Drama dari Timur ke Jakarta

Sebenarnya sejak kepulangan saya dari Flores di awal Juni kemarin, saya udah niat banget mau nulis kisah perjuangan kami pulang ke Jakarta yang penuh drama dan air mata. Tapi karena males ngetik panjang, dan juga setelah itu saya ada piknik-piknik yang lain, maka postingan ini terus tertunda hingga hari ini. Karena lagi lumayan nganggur di kantor, saya mau nyoba nulis ceritanya. Dan seperti tujuan dari blog ini yang dibuat sebagai memento seorang Mira Afianti, kisah ini pun harus diabadikan.

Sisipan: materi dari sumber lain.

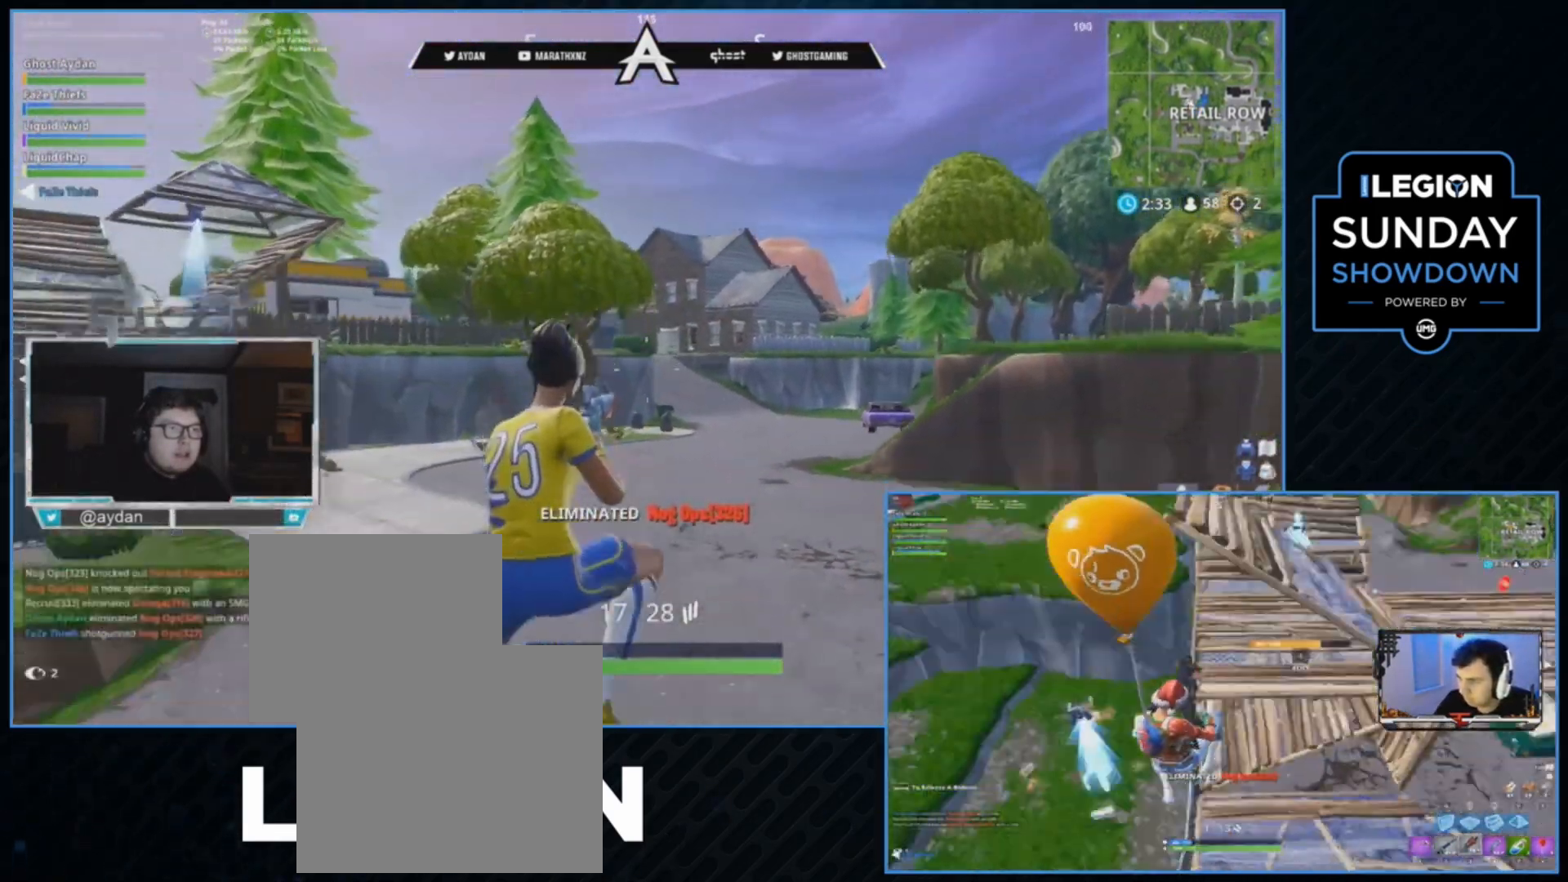
{"buttons": [], "left_stick": "up-left", "right_stick": "right", "events": [[133, "L3", "down"], [133, "left_stick", "up-left"], [133, "right_stick", "left"], [367, "right_stick", "center"], [433, "L3", "up"], [467, "right_stick", "right"]]}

Setelah 5 hari bertualang di Flores, dari mulai sailing trip ke Kepulauan Komodo hingga main ke Danau Kelimutu, tibalah hari kepulangan kami ke Jakarta. Pesawat kami (seharusnya) terbang dari Ende ke Kupang di hari Sabtu, lalu lanjut lagi dari Kupang ke Jakarta di hari Minggu pagi. Setelah packing, kami pun langsung menuju ke Bandara H. Aroeboesman, Ende. Sebelumnya mampir dulu makan siang di Sate Bangkalan di dekat bandara. Di sana kami bertemu beberapa orang calon penumpang yang juga akan pulang ke Jakarta. Salah seorang mbak-mbak kemudian bertanya ke kami,

Mbak2: "Mbak, pesawatnya di-cancel ngga?"
Kami : "Wah, belum ada pemberitahuan tuh, Mbak. Kenapa memangnya?"
Mbak2 : "Pesawat saya di-cancel nih, pesawatnya nggak bisa lewat karena debu Gunung Sangeang."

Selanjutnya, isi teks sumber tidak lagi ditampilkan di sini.